• [THE TASK]: The pictures stay out; all of the data is to be printed exactly.

• [DATA SEGMENT]:
○ ○ ○ ○
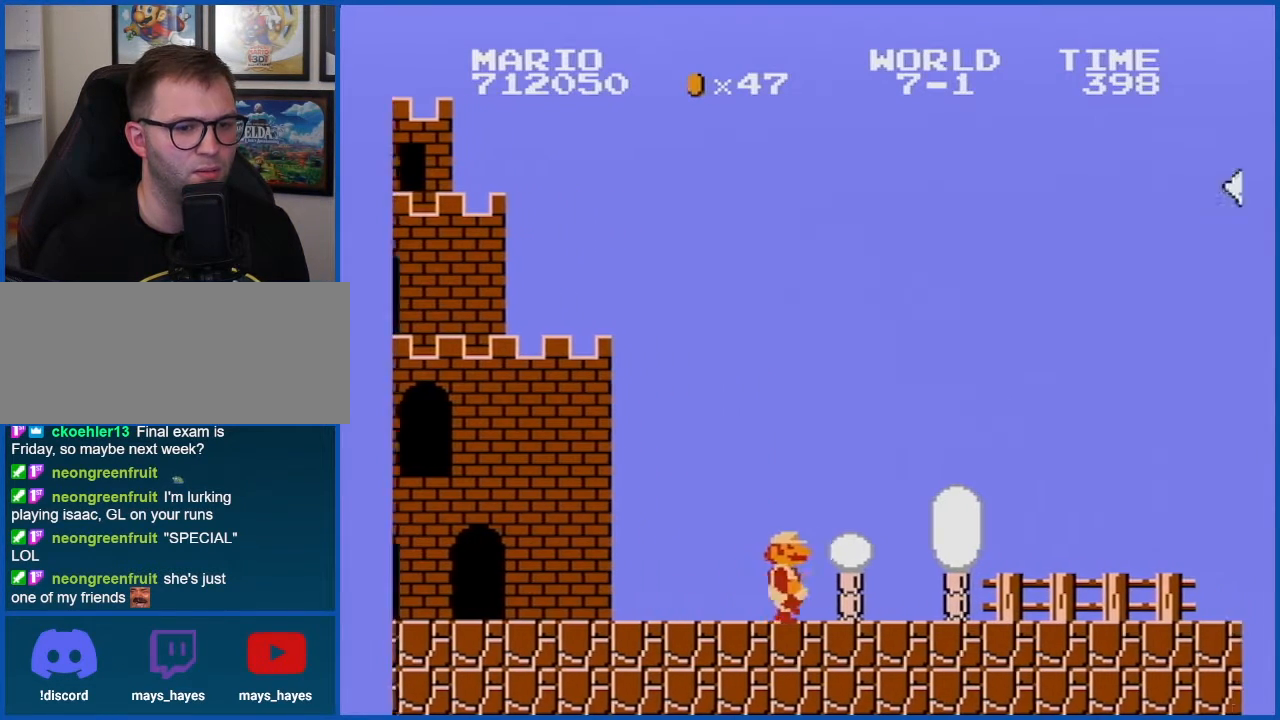
{"buttons": ["A", "B", "DPAD_RIGHT"], "events": [[334, "A", "down"]]}
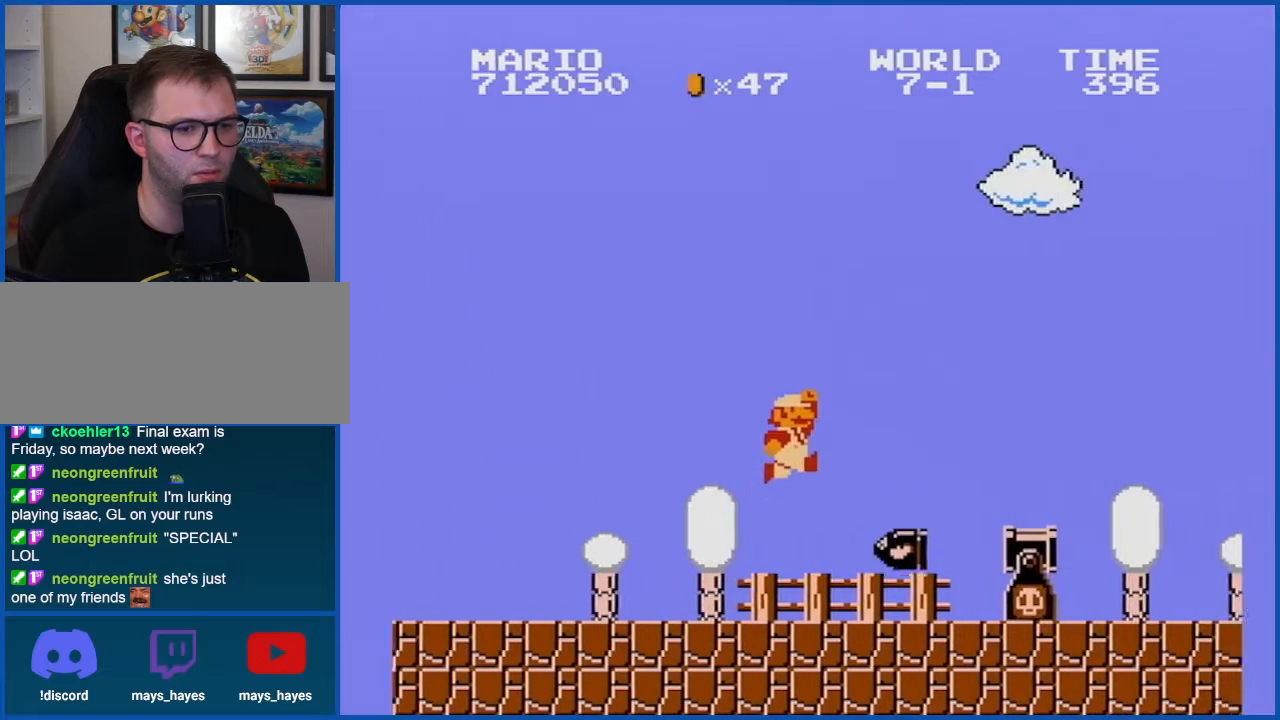
{"buttons": ["B", "DPAD_RIGHT"], "events": [[184, "A", "up"]]}
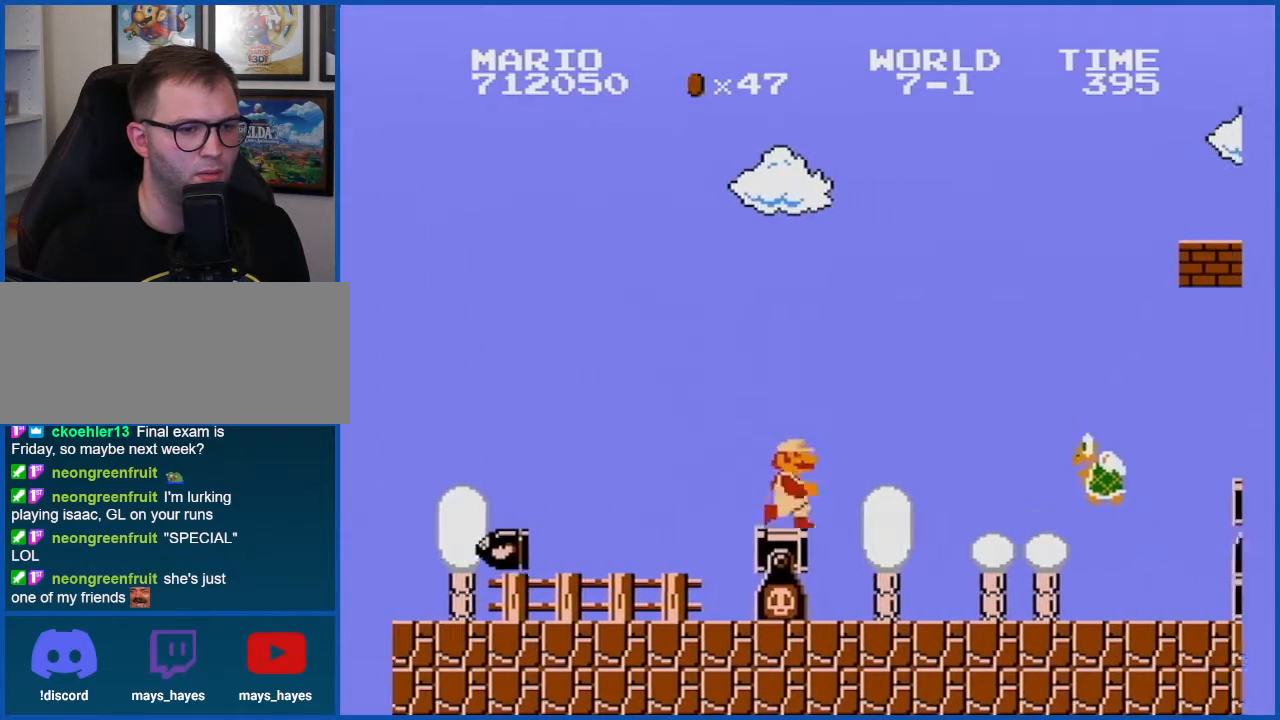
{"buttons": ["A", "B", "DPAD_RIGHT"], "events": [[50, "A", "down"]]}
○ ○ ○ ○
• [EXERCISE RESULT]:
{"buttons": ["A", "B", "DPAD_RIGHT"], "events": [[334, "A", "down"]]}
{"buttons": ["B", "DPAD_RIGHT"], "events": [[184, "A", "up"]]}
{"buttons": ["A", "B", "DPAD_RIGHT"], "events": [[50, "A", "down"]]}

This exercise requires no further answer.